A hallmark of the Information Age is the incredible amount of business data that companies have to store and analyze. The ability to efficiently search data for important patterns can provide an essential competitive edge. For example, an e-commerce Website needs to be able to monitor online shopping carts to see which products are selling quickly. A financial services company needs to hone its equity trading strategy as it optimizes its response to fast-changing market conditions.

Businesses that face challenges such as these have turned to distributed data grids (also called distributed caches) to scale their ability to manage fast-changing data and comb through data to identify patterns and trends requiring a timely response. Distributed data grids offer a few key advantages.

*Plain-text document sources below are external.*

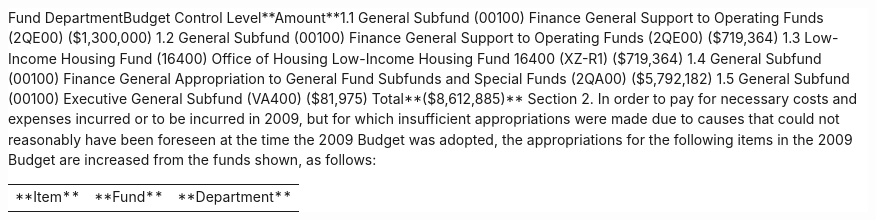 </td><td>Fund

</td><td>Department</td><td>Budget Control Level</td><td>**Amount**</td></tr><tr><td>1.1

</td><td>General Subfund (00100)

</td><td>Finance General

</td><td>Support to Operating Funds (2QE00)

</td><td>($1,300,000)

</td></tr><tr><td>1.2

</td><td>General Subfund (00100)

</td><td>Finance General

</td><td>Support to Operating Funds (2QE00)

</td><td>($719,364)

</td></tr><tr><td>1.3

</td><td>Low-Income Housing Fund (16400)

</td><td>Office of Housing

</td><td>Low-Income Housing Fund 16400 (XZ-R1)

</td><td>($719,364)

</td></tr><tr><td>1.4

</td><td>General Subfund (00100)

</td><td>Finance General

</td><td>Appropriation to General Fund Subfunds and Special Funds (2QA00)

</td><td>($5,792,182)

</td></tr><tr><td>1.5

</td><td>General Subfund (00100)

</td><td>Executive

</td><td>General Subfund (VA400)

</td><td>($81,975)

</td></tr><tr><td>Total</td><td>**($8,612,885)**

</td></tr></table> Section 2. In order to pay for necessary costs and expenses incurred or to be incurred in 2009, but for which insufficient appropriations were made due to causes that could not reasonably have been foreseen at the time the 2009 Budget was adopted, the appropriations for the following items in the 2009 Budget are increased from the funds shown, as follows:

<table><tr><td>**Item**

</td><td>**Fund**

</td><td>**Department**
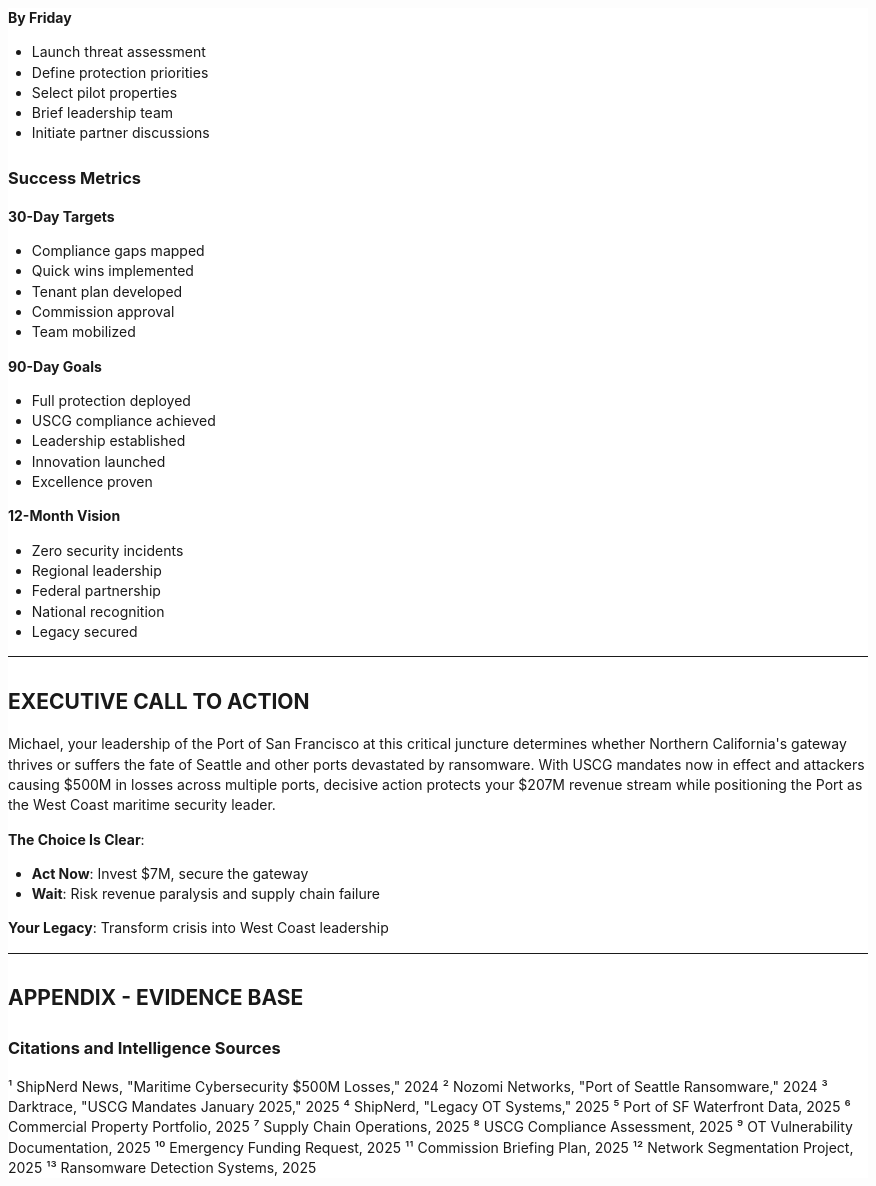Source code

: **By Friday**
- Launch threat assessment
- Define protection priorities
- Select pilot properties
- Brief leadership team
- Initiate partner discussions

### Success Metrics

**30-Day Targets**
- Compliance gaps mapped
- Quick wins implemented
- Tenant plan developed
- Commission approval
- Team mobilized

**90-Day Goals**
- Full protection deployed
- USCG compliance achieved
- Leadership established
- Innovation launched
- Excellence proven

**12-Month Vision**
- Zero security incidents
- Regional leadership
- Federal partnership
- National recognition
- Legacy secured

---

## EXECUTIVE CALL TO ACTION

Michael, your leadership of the Port of San Francisco at this critical juncture determines whether Northern California's gateway thrives or suffers the fate of Seattle and other ports devastated by ransomware. With USCG mandates now in effect and attackers causing $500M in losses across multiple ports, decisive action protects your $207M revenue stream while positioning the Port as the West Coast maritime security leader.

**The Choice Is Clear**:
- **Act Now**: Invest $7M, secure the gateway
- **Wait**: Risk revenue paralysis and supply chain failure

**Your Legacy**: Transform crisis into West Coast leadership

---

## APPENDIX - EVIDENCE BASE

### Citations and Intelligence Sources

¹ ShipNerd News, "Maritime Cybersecurity $500M Losses," 2024
² Nozomi Networks, "Port of Seattle Ransomware," 2024
³ Darktrace, "USCG Mandates January 2025," 2025
⁴ ShipNerd, "Legacy OT Systems," 2025
⁵ Port of SF Waterfront Data, 2025
⁶ Commercial Property Portfolio, 2025
⁷ Supply Chain Operations, 2025
⁸ USCG Compliance Assessment, 2025
⁹ OT Vulnerability Documentation, 2025
¹⁰ Emergency Funding Request, 2025
¹¹ Commission Briefing Plan, 2025
¹² Network Segmentation Project, 2025
¹³ Ransomware Detection Systems, 2025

First, they store data in memory instead of on disk for fast access. Second, they run seamlessly across a farm of servers to scale performance. But perhaps best of all, they provide a fast, easy to use platform for running "what if" analyses on the data they store. By breaking the sequential bottleneck, they can take performance to a level that stand-alone database servers cannot match.

Software architects and developers often say, "OK, I see the advantages, but how do I incorporate a distributed data grid into my data storage architecture? And how could it help me to analyze my data?" The following are three simple steps for building a fast, scalable data storage and analysis solution using a distributed data grid:

Step No. 1: Store fast-changing business data directly in a distributed data grid instead of a database server

Distributed data grids are designed to plug directly into the business logic of today's enterprise applications and services. By storing data as collections of objects instead of relational database tables, they match the in-memory view of data already used by business logic. This makes distributed data grids exceptionally easy to integrate into existing applications using simple APIs-which are available for most modern languages such as C#, Java and C++.

Because distributed data grids run on server farms, their storage capacity and throughput scale just by adding more grid servers. When hosted on a large server farm or in the cloud, a distributed data grid's ability to store and quickly access large volumes of data can grow well beyond that for a stand-alone database server.